**AIM OF THE EXERCISE:** Write out every record exactly as it appears. Skip the pictures.

**GIVEN DATA:**
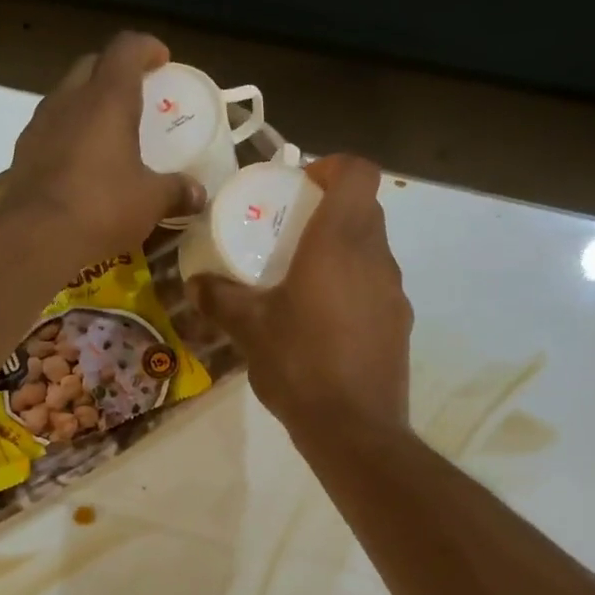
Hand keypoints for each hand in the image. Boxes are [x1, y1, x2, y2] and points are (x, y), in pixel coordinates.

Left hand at [5, 32, 203, 253]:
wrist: (34, 237)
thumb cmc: (101, 207)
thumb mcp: (150, 201)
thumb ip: (176, 191)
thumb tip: (199, 194)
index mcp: (107, 98)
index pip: (125, 48)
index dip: (146, 47)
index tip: (161, 59)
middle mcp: (69, 100)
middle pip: (92, 65)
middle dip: (115, 71)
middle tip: (137, 95)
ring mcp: (40, 124)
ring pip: (67, 96)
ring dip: (88, 103)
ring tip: (109, 130)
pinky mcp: (23, 152)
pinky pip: (51, 128)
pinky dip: (70, 133)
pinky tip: (82, 163)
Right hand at [189, 154, 412, 435]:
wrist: (354, 429)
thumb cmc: (299, 364)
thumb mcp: (248, 329)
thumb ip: (220, 299)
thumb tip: (195, 284)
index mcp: (339, 243)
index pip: (358, 172)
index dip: (332, 166)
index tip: (301, 185)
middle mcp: (375, 257)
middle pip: (365, 208)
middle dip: (330, 208)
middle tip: (290, 231)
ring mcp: (394, 292)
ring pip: (372, 248)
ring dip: (342, 249)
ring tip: (301, 278)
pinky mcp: (399, 323)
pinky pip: (376, 284)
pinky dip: (352, 284)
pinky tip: (322, 320)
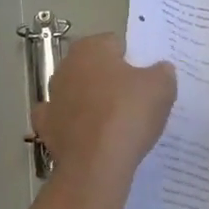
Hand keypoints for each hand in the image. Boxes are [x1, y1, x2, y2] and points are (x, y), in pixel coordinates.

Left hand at [32, 34, 175, 187]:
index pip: (115, 44)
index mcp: (90, 48)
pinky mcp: (46, 126)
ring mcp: (52, 97)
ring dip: (91, 103)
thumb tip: (160, 69)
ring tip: (117, 124)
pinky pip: (64, 121)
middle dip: (111, 80)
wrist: (96, 164)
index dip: (133, 61)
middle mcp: (65, 66)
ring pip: (77, 94)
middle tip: (135, 101)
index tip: (146, 80)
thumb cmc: (128, 113)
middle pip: (94, 68)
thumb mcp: (162, 87)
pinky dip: (75, 127)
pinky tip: (91, 138)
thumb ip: (162, 71)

**TASK OUTPUT:**
Hand keypoints for each hand in the image. Boxes are [x1, y1, x2, y2] and points are (x, y), in pixel coordinates.

Left hand at [5, 32, 203, 253]:
wrist: (34, 237)
thumb cmc: (101, 207)
thumb mcp: (150, 201)
thumb ip: (176, 191)
thumb tip: (199, 194)
index mcp: (107, 98)
index pip: (125, 48)
index dip: (146, 47)
index tip: (161, 59)
middle mcp: (69, 100)
middle pip: (92, 65)
middle dip: (115, 71)
middle tip: (137, 95)
ring mcp: (40, 124)
ring pip: (67, 96)
ring dip: (88, 103)
ring tip: (109, 130)
pinky mcp: (23, 152)
pinky pip: (51, 128)
pinky dip: (70, 133)
pinky tip: (82, 163)
Right hand at [189, 154, 412, 435]:
wrist: (354, 429)
thumb cmc: (299, 364)
thumb mcp: (248, 329)
thumb ip: (220, 299)
thumb tip: (195, 284)
index mcp: (339, 243)
index pip: (358, 172)
index dip: (332, 166)
index tip: (301, 185)
middle mcp: (375, 257)
middle pip: (365, 208)
middle dip: (330, 208)
middle tip: (290, 231)
ring mcp: (394, 292)
ring pip: (372, 248)
ring dip: (342, 249)
ring tip: (301, 278)
pinky mcp: (399, 323)
pinky pip: (376, 284)
pinky dip: (352, 284)
pinky tip: (322, 320)
Hand keypoints for each hand in the image. Boxes are [x1, y1, x2, y2] and points are (x, y), in pixel coordinates.

Left hand at [32, 34, 175, 187]:
index pip: (115, 44)
index mcp: (90, 48)
pinky mcp: (46, 126)
ring mcp: (52, 97)
ring dip: (91, 103)
thumb tip: (160, 69)
ring tip: (117, 124)
pinky pip: (64, 121)
middle dip: (111, 80)
wrist: (96, 164)
index dip: (133, 61)
middle mcp: (65, 66)
ring pip: (77, 94)
middle tip: (135, 101)
index tip: (146, 80)
thumb cmc: (128, 113)
middle pip: (94, 68)
thumb mcp: (162, 87)
pinky dip: (75, 127)
pinky tip: (91, 138)
thumb ip: (162, 71)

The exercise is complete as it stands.